_About this exercise_.
Repeat exactly the lines from the start of the material below up to and including the "- book stack [646,634,727,694]" line.
━━━━━━━━
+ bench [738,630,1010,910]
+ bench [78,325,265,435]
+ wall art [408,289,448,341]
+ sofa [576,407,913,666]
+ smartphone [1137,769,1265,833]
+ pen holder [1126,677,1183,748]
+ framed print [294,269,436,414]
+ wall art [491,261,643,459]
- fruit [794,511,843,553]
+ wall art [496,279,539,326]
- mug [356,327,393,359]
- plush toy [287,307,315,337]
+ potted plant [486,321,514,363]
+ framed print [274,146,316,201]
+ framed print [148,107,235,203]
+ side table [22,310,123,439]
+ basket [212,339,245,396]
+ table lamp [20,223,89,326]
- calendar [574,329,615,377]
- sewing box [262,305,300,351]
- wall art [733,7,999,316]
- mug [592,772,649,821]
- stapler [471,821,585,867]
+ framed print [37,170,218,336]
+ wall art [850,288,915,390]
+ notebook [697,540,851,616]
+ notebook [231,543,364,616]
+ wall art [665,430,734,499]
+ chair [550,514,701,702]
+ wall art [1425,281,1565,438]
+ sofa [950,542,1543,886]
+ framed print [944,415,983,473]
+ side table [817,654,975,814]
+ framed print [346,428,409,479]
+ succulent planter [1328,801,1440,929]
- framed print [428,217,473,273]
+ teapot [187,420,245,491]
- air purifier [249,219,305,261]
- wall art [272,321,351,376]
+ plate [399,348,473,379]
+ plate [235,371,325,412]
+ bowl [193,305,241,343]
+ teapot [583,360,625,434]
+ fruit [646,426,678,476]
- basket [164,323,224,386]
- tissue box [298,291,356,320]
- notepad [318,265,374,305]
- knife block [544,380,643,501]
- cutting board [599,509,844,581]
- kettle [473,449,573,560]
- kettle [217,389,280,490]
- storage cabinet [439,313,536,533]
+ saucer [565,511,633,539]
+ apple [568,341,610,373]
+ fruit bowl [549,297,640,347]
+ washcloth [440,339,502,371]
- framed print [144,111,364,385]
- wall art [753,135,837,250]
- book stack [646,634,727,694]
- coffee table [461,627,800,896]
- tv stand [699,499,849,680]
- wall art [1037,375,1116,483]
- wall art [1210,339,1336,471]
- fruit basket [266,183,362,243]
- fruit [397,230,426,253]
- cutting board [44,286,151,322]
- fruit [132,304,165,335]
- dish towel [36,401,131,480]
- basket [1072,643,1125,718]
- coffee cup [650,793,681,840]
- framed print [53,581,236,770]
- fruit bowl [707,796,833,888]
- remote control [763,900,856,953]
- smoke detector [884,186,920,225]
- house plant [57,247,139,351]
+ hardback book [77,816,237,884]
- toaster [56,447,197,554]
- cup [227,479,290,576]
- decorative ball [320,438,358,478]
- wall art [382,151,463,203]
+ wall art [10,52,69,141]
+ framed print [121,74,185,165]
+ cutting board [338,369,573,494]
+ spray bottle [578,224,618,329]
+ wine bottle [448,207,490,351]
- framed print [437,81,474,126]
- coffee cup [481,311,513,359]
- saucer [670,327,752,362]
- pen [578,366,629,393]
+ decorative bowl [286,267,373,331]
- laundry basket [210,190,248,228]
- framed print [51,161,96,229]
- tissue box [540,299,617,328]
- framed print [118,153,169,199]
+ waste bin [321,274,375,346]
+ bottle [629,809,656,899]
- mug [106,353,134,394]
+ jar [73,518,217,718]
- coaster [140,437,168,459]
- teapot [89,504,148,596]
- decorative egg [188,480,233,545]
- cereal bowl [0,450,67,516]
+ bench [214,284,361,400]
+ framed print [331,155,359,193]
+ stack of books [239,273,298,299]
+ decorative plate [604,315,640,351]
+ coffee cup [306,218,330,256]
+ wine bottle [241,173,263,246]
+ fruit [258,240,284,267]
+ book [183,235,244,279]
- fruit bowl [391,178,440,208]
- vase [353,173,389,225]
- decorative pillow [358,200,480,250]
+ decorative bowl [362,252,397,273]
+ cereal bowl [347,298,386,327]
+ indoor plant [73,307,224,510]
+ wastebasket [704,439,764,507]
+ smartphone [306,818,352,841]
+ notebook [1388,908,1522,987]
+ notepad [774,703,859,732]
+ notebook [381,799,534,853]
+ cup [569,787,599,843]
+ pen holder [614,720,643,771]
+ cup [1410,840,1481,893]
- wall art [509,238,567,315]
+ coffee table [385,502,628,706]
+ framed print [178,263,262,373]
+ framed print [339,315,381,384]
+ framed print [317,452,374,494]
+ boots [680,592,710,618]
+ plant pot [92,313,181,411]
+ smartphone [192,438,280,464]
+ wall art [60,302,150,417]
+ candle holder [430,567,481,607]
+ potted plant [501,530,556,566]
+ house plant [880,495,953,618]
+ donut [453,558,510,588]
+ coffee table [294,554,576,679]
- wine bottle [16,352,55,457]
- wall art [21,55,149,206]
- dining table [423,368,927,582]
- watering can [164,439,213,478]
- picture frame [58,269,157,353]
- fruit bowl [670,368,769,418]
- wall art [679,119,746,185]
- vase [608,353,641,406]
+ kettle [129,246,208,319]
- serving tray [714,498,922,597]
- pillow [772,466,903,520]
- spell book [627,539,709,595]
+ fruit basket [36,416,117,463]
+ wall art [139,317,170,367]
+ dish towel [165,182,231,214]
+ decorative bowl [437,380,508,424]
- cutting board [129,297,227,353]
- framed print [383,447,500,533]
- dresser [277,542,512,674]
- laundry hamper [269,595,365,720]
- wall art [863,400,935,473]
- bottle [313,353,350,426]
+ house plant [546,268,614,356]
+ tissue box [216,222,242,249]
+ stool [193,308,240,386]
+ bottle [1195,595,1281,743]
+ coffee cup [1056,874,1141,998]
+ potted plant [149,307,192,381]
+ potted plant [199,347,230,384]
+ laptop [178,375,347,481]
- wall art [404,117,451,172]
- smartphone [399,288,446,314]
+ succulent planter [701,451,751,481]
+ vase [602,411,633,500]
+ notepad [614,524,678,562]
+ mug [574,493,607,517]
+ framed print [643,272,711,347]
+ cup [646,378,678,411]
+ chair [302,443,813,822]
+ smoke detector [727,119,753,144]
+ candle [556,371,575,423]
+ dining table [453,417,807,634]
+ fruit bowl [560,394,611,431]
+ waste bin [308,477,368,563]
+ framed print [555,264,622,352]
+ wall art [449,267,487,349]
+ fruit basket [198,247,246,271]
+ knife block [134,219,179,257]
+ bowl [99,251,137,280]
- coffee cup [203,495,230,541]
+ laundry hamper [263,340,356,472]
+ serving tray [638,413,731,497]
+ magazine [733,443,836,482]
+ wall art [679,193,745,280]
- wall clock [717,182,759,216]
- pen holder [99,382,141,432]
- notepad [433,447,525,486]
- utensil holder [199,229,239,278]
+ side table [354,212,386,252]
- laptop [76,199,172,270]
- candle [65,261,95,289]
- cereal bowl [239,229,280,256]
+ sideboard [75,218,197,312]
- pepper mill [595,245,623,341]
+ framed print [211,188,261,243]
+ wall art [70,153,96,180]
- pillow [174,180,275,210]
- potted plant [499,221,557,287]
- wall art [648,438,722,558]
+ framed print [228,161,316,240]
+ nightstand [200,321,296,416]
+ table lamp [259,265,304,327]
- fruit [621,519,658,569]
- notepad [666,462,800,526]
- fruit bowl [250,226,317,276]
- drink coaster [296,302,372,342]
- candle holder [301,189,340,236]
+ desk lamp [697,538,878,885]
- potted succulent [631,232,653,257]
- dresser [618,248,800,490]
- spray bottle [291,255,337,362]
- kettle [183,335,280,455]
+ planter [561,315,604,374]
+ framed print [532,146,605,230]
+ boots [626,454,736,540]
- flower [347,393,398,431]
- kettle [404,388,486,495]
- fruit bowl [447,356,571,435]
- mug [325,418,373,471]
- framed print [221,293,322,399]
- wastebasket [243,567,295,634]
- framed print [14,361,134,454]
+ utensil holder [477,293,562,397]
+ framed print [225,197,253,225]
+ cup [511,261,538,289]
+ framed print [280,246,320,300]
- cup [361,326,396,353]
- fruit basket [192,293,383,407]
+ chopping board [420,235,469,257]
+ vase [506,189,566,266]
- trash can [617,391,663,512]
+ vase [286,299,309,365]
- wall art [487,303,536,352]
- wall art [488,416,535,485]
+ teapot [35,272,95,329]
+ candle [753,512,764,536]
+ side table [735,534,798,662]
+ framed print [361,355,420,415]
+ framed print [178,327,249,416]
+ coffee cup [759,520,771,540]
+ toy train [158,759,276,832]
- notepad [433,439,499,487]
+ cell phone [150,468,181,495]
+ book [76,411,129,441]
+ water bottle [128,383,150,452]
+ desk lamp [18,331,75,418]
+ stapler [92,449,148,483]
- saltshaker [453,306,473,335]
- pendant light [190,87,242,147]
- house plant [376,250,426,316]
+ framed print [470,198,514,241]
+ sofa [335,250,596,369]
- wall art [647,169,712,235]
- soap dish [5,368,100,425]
━━━━━━━━
_Task solution_.
+ bench [738,630,1010,910]
+ bench [78,325,265,435]
+ wall art [408,289,448,341]
+ sofa [576,407,913,666]
+ smartphone [1137,769,1265,833]
+ pen holder [1126,677,1183,748]
+ framed print [294,269,436,414]
+ wall art [491,261,643,459]
- fruit [794,511,843,553]
+ wall art [496,279,539,326]
- mug [356,327,393,359]
- plush toy [287,307,315,337]
+ potted plant [486,321,514,363]
+ framed print [274,146,316,201]
+ framed print [148,107,235,203]
+ side table [22,310,123,439]
+ basket [212,339,245,396]
+ table lamp [20,223,89,326]
- calendar [574,329,615,377]
- sewing box [262,305,300,351]
- wall art [733,7,999,316]
- mug [592,772,649,821]
- stapler [471,821,585,867]
+ framed print [37,170,218,336]
+ wall art [850,288,915,390]
+ notebook [697,540,851,616]
+ notebook [231,543,364,616]
+ wall art [665,430,734,499]
+ chair [550,514,701,702]
+ wall art [1425,281,1565,438]
+ sofa [950,542,1543,886]
+ framed print [944,415,983,473]
+ side table [817,654,975,814]
+ framed print [346,428,409,479]
+ succulent planter [1328,801,1440,929]
- framed print [428,217,473,273]
+ teapot [187,420,245,491]
- air purifier [249,219,305,261]
- wall art [272,321,351,376]
+ plate [399,348,473,379]
+ plate [235,371,325,412]
+ bowl [193,305,241,343]
+ teapot [583,360,625,434]
+ fruit [646,426,678,476]
- basket [164,323,224,386]
- tissue box [298,291,356,320]
- notepad [318,265,374,305]
- knife block [544,380,643,501]
- cutting board [599,509,844,581]
- kettle [473,449,573,560]
- kettle [217,389,280,490]
- storage cabinet [439,313,536,533]
+ saucer [565,511,633,539]
+ apple [568,341,610,373]
+ fruit bowl [549,297,640,347]
+ washcloth [440,339,502,371]
- framed print [144,111,364,385]
- wall art [753,135,837,250]
- book stack [646,634,727,694]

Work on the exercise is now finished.